[Start of Attachment]

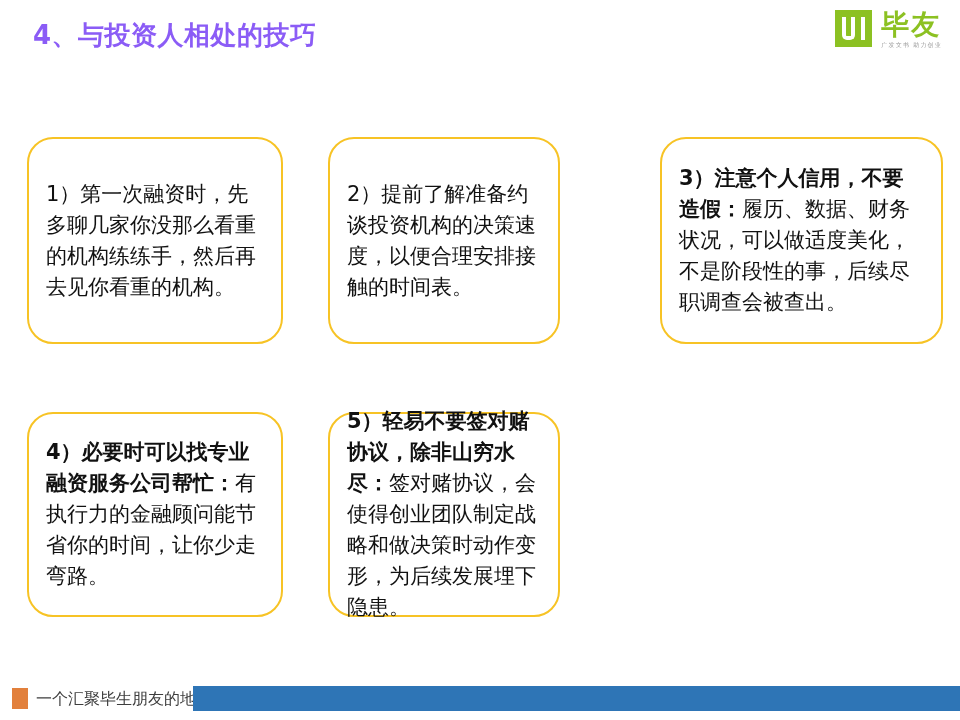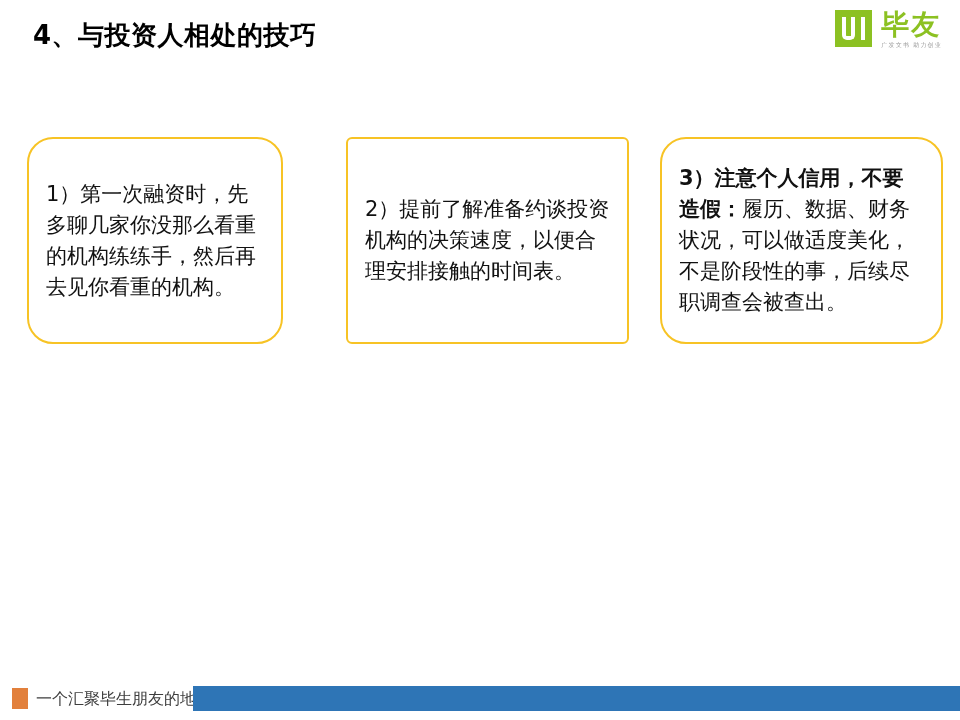--- a/index.html
+++ b/index.html
@@ -31,7 +31,7 @@
     top: 18px;
     font-size: 26px;
     font-weight: bold;
-    color: #000000;
+    color: #8b5cf6;
     letter-spacing: 0.5px;
     white-space: nowrap;
   }

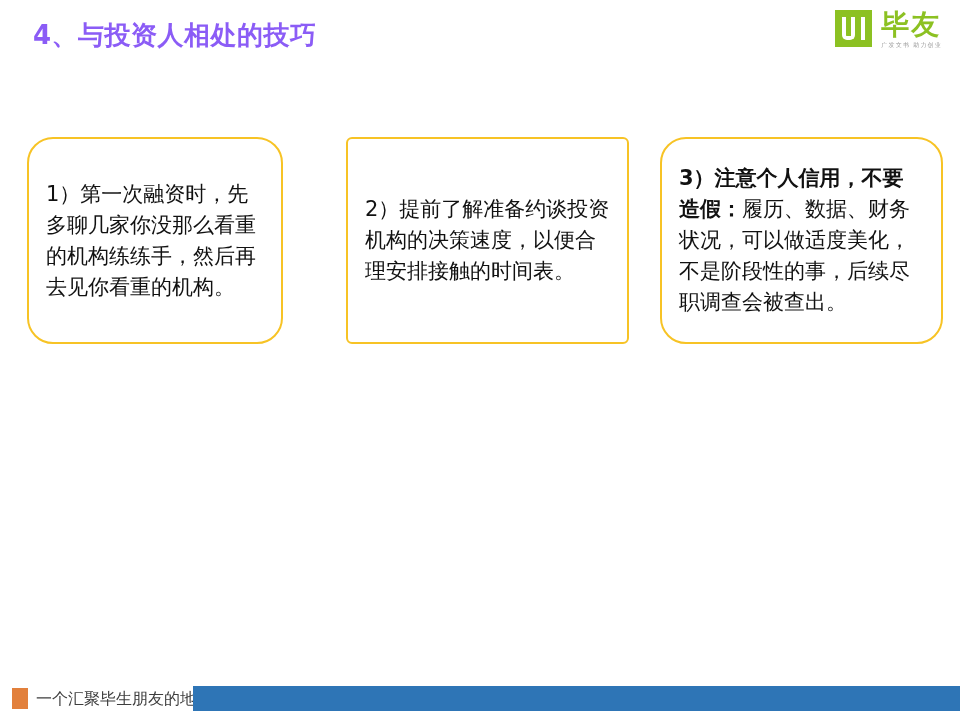--- a/index.html
+++ b/index.html
@@ -115,7 +115,7 @@
   .card-r1 { top: 0px;   height: 207px; }
   .card-r2 { top: 275px; height: 205px; }
   .card-c1 { left: 0px;   width: 256px; }
-  .card-c2 { left: 319px; width: 283px; border-radius: 6px; }
+  .card-c2 { left: 301px; width: 232px; }
   .card-c3 { left: 633px; width: 283px; }
 
   .card-text {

[End of Attachment]

### Aim of the task:
All lines of the data that hold "left" need to be copied.

### Output for this task:
   .card-c1 { left: 0px;   width: 256px; }
-  .card-c2 { left: 319px; width: 283px; border-radius: 6px; }
+  .card-c2 { left: 301px; width: 232px; }
   .card-c3 { left: 633px; width: 283px; }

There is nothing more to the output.